Price differently by job type. Once you know that a certain job type runs at 20% margin while another runs at 45%, you have the basis for differential pricing. The low-margin job type needs a higher rate — or a lower cost structure — to be worth doing at scale. The high-margin job type can be marketed and sold more aggressively because filling the schedule with it is genuinely good for the business.

Be selective about distance. Many operators discover that jobs beyond a certain radius are simply not worth doing at their current rates. Either the rate goes up for distance, or the service area contracts to protect margins. Neither is the wrong answer — but both are better than continuing to absorb the cost invisibly.

Identify your best customers. Job-level margin analysis often reveals that a small number of customers generate a disproportionate share of actual profit. These are the customers to protect, to ask for referrals, to offer loyalty pricing. They are not always the customers generating the most revenue.

Have the conversation about rates. The most common outcome of a first margin analysis is the realization that certain work has been underpriced for years.
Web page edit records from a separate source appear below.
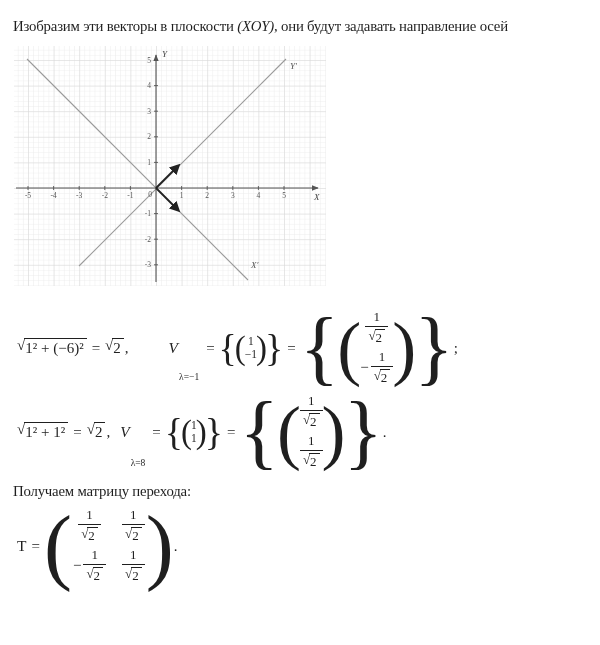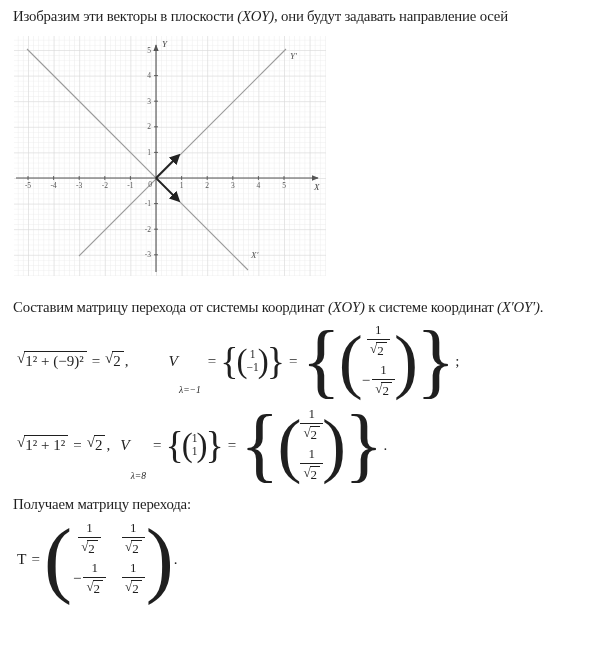--- a/index.html
+++ b/index.html
@@ -3,39 +3,39 @@
 <meta charset="utf-8">
 <style>
   html,body{margin:0;padding:0;}
   body{
     width:600px;height:645px;overflow:hidden;background:#ffffff;
     font-family:"Liberation Serif",serif;color:#1f1f1f;
   }
   .para{padding-left:13px;font-size:14.8px;line-height:19px;letter-spacing:-0.2px;}
   .para .line{white-space:nowrap;}
   .mathtxt{font-style:italic;}
-  #intro{padding-top:7px;}
+  #intro{padding-top:17px;}
   #para2{margin-top:22px;}
 
   
   #graph-wrap{margin:10px 0 0 14px;width:312px;height:240px;}
 
   
   .formula{display:flex;align-items:center;margin-left:17px;font-size:15px;}
   #formula1{margin-top:4px;height:80px;}
   #formula2{margin-top:2px;height:84px;}
   #matrix-row{margin-top:2px;height:86px;}
   #matrix-label{margin-top:8px;padding-left:13px;}
   .op{margin:0 5px;}
   .cm{margin-left:1px;}
   .gap-lg{width:40px;display:inline-block;}
   .gap-md{width:10px;display:inline-block;}
   .vit{font-style:italic;font-size:15.5px;}
   .vup{font-size:15.5px;}
-  .vsub{font-style:italic;font-size:9.5px;align-self:flex-end;margin:0 2px 6px 1px;}
+  .vsub{font-size:9.5px;align-self:flex-end;margin:0 2px 6px 1px;}
   sub.vsub{vertical-align:baseline;}
 
   .sqrt{display:inline-flex;align-items:flex-start;white-space:nowrap;}
   .rad{line-height:1.05;}
   .ov{border-top:1px solid #1f1f1f;padding:1px 3px 0 1px;margin-left:-1px;line-height:1.15;}
 
   .frac{display:inline-flex;flex-direction:column;align-items:center;font-size:13px;line-height:1.15;}
   .frac .num{padding:0 4px 1px 4px;}
   .frac .den{border-top:1px solid #1f1f1f;padding:2px 3px 0 3px;display:inline-flex;}
   .negfrac{display:inline-flex;align-items:center;}
@@ -117,27 +117,26 @@
   <text x="137" y="67.7" font-size="7.5" fill="#555" text-anchor="end" font-family="Liberation Serif, serif">3</text>
   <text x="137" y="93.3" font-size="7.5" fill="#555" text-anchor="end" font-family="Liberation Serif, serif">2</text>
   <text x="137" y="118.9" font-size="7.5" fill="#555" text-anchor="end" font-family="Liberation Serif, serif">1</text>
   <text x="137" y="170.1" font-size="7.5" fill="#555" text-anchor="end" font-family="Liberation Serif, serif">-1</text>
   <text x="137" y="195.7" font-size="7.5" fill="#555" text-anchor="end" font-family="Liberation Serif, serif">-2</text>
   <text x="137" y="221.3" font-size="7.5" fill="#555" text-anchor="end" font-family="Liberation Serif, serif">-3</text>
 </svg>
 </div>
 
 <div class="para" id="para2">
-  <div class="line"><span>Составим матрицу перехода от системы координат </span><span class="mathtxt">(XOY)</span><span> к системе координат </span><span class="mathtxt">(X′OY′)</span><span>.</span></div>
 </div>
 
 <div class="formula" id="formula1">
   <span class="sqrt">
     <span class="rad">√</span>
-    <span class="ov">1² + (−9)²</span>
+    <span class="ov">1² + (−6)²</span>
   </span>
   <span class="op">=</span>
   <span class="sqrt">
     <span class="rad">√</span>
     <span class="ov">2</span>
   </span>
   <span class="cm">,</span>
   <span class="gap-lg"></span>
   <span class="vit">V</span>
   <sub class="vsub">λ=−1</sub>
That is a hard conversation to have — with yourself and with long-standing customers — but it is easier to have with data behind it than on gut instinct alone.


Starting Simple

The biggest obstacle to job-level margin tracking is the belief that it requires sophisticated accounting software or a dedicated bookkeeper. It does not.

A spreadsheet with five columns — revenue, materials, labor hours, drive time, overhead allocation — run once a week for a month will produce enough data to see the pattern clearly. The jobs that look different from the inside than they look on paper will surface quickly.

The platform tracks job data as you work — time, location, materials, job type — and surfaces profitability patterns across your job history without requiring a manual spreadsheet. But even without the platform, a month of deliberate tracking will change how you see your business.

Start with last month's ten largest jobs. Calculate the margin on each one using the formula above. The number that comes back will tell you whether you have a pricing problem, a distance problem, a materials problem, or no problem at all — and it will tell you with more precision than any amount of gut-feel analysis.


FAQ

Do I need accounting software to track this? No. A spreadsheet works for the first pass. The goal is to establish the habit of capturing the four inputs per job — you can do that in any format. Dedicated tools make it easier to see patterns across many jobs and over time, but the analysis is accessible from day one with basic tools.

What is a healthy gross margin for a home service job? It varies significantly by trade and market, but as a general benchmark: gross margins below 25% on service work are a signal to investigate pricing or cost structure. Margins in the 35–50% range are healthy for most residential service trades. Margins above 50% are achievable on high-demand, low-competition job types but are not a realistic average across a full job mix.

Should I use my own hourly wage or market rate when I am the labor? Use the rate it would cost to replace you. If you are doing technician work, use the market rate for a technician in your area. This is the only way to see whether the business is profitable at scale — if you price your own labor below replacement cost, you are building a business that only works when you are personally doing the work.

What should I do if my margins are lower than I expected? The most common levers are pricing, distance, and scope control. See the from $500K to $1M playbook for a sequenced approach to tightening margins without disrupting existing customer relationships.

How often should I review job-level profitability? Monthly is sufficient for most operators. The pattern across job types changes slowly — what matters is catching a drift in materials cost, a change in labor efficiency, or a pricing gap before it compounds over a full year.